WHAT IS NEEDED: The answer should be every line below, repeated exactly, with the images left out.

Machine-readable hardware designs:
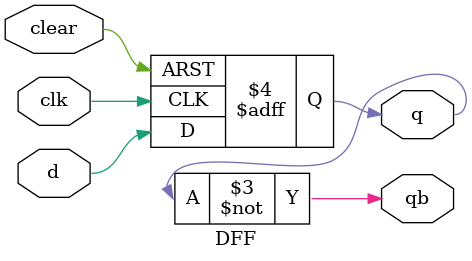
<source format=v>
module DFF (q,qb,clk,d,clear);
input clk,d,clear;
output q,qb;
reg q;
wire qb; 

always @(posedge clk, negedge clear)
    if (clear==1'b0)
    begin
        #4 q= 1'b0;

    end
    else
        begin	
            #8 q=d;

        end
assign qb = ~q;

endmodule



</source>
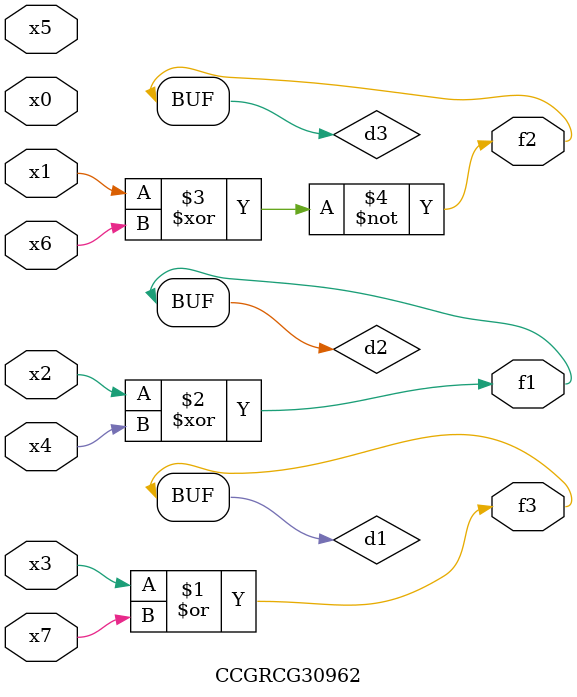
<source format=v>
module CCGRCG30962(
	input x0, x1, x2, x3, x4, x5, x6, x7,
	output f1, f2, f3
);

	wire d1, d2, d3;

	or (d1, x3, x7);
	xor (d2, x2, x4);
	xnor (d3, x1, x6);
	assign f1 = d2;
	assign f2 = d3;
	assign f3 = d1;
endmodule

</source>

OUTPUT FOR THIS TASK:
<source format=v>
module DFF (q,qb,clk,d,clear);
input clk,d,clear;
output q,qb;
reg q;
wire qb; 

always @(posedge clk, negedge clear)
    if (clear==1'b0)
    begin
        #4 q= 1'b0;

    end
    else
        begin	
            #8 q=d;

        end
assign qb = ~q;

endmodule



</source>
<source format=v>
module CCGRCG30962(
	input x0, x1, x2, x3, x4, x5, x6, x7,
	output f1, f2, f3
);

	wire d1, d2, d3;

	or (d1, x3, x7);
	xor (d2, x2, x4);
	xnor (d3, x1, x6);
	assign f1 = d2;
	assign f2 = d3;
	assign f3 = d1;
endmodule

</source>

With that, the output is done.